▼

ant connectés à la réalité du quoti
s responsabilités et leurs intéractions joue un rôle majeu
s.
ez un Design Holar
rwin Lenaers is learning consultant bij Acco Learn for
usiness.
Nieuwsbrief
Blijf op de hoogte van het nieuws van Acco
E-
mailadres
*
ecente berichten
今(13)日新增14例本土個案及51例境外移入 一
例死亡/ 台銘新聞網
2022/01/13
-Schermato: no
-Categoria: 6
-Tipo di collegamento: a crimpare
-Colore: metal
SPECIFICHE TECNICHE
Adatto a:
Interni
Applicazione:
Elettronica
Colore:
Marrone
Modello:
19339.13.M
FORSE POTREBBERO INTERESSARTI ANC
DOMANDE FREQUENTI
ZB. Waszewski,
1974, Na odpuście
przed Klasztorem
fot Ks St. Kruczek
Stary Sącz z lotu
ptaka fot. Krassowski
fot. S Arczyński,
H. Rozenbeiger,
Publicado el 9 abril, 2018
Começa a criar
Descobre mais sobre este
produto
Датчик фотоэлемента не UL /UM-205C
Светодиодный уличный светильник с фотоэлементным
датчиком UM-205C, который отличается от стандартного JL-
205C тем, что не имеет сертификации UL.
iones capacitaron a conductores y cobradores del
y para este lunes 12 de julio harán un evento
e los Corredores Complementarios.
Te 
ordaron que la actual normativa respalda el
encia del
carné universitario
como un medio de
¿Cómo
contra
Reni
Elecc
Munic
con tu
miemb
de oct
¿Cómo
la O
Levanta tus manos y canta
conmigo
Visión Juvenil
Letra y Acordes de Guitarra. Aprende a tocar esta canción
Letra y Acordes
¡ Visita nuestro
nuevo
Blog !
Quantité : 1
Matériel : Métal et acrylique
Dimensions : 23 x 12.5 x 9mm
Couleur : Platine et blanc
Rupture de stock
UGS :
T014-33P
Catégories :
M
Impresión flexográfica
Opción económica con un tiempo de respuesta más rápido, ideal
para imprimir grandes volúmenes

▲

* DIRECTIVE
Reproduce every row above verbatim, line for line.

* SOLUTION TO THE EXERCISE
ant connectés à la réalité du quoti
s responsabilités et leurs intéractions joue un rôle majeu
s.
ez un Design Holar
rwin Lenaers is learning consultant bij Acco Learn for
usiness.
Nieuwsbrief
Blijf op de hoogte van het nieuws van Acco
E-
mailadres
*
ecente berichten
今(13)日新增14例本土個案及51例境外移入 一
例死亡/ 台銘新聞網
2022/01/13
-Schermato: no
-Categoria: 6
-Tipo di collegamento: a crimpare
-Colore: metal
SPECIFICHE TECNICHE
Adatto a:
Interni
Applicazione:
Elettronica
Colore:
Marrone
Modello:
19339.13.M
FORSE POTREBBERO INTERESSARTI ANC
DOMANDE FREQUENTI
ZB. Waszewski,
1974, Na odpuście
przed Klasztorem
fot Ks St. Kruczek
Stary Sącz z lotu
ptaka fot. Krassowski
fot. S Arczyński,
H. Rozenbeiger,
Publicado el 9 abril, 2018
Começa a criar
Descobre mais sobre este
produto
Датчик фотоэлемента не UL /UM-205C
Светодиодный уличный светильник с фотоэлементным
датчиком UM-205C, который отличается от стандартного JL-
205C тем, что не имеет сертификации UL.
iones capacitaron a conductores y cobradores del
y para este lunes 12 de julio harán un evento
e los Corredores Complementarios.
Te 
ordaron que la actual normativa respalda el
encia del
carné universitario
como un medio de
¿Cómo
contra
Reni
Elecc
Munic
con tu
miemb
de oct
¿Cómo
la O
Levanta tus manos y canta
conmigo
Visión Juvenil
Letra y Acordes de Guitarra. Aprende a tocar esta canción
Letra y Acordes
¡ Visita nuestro
nuevo
Blog !
Quantité : 1
Matériel : Métal et acrylique
Dimensions : 23 x 12.5 x 9mm
Couleur : Platine et blanc
Rupture de stock
UGS :
T014-33P
Catégories :
M
Impresión flexográfica
Opción económica con un tiempo de respuesta más rápido, ideal
para imprimir grandes volúmenes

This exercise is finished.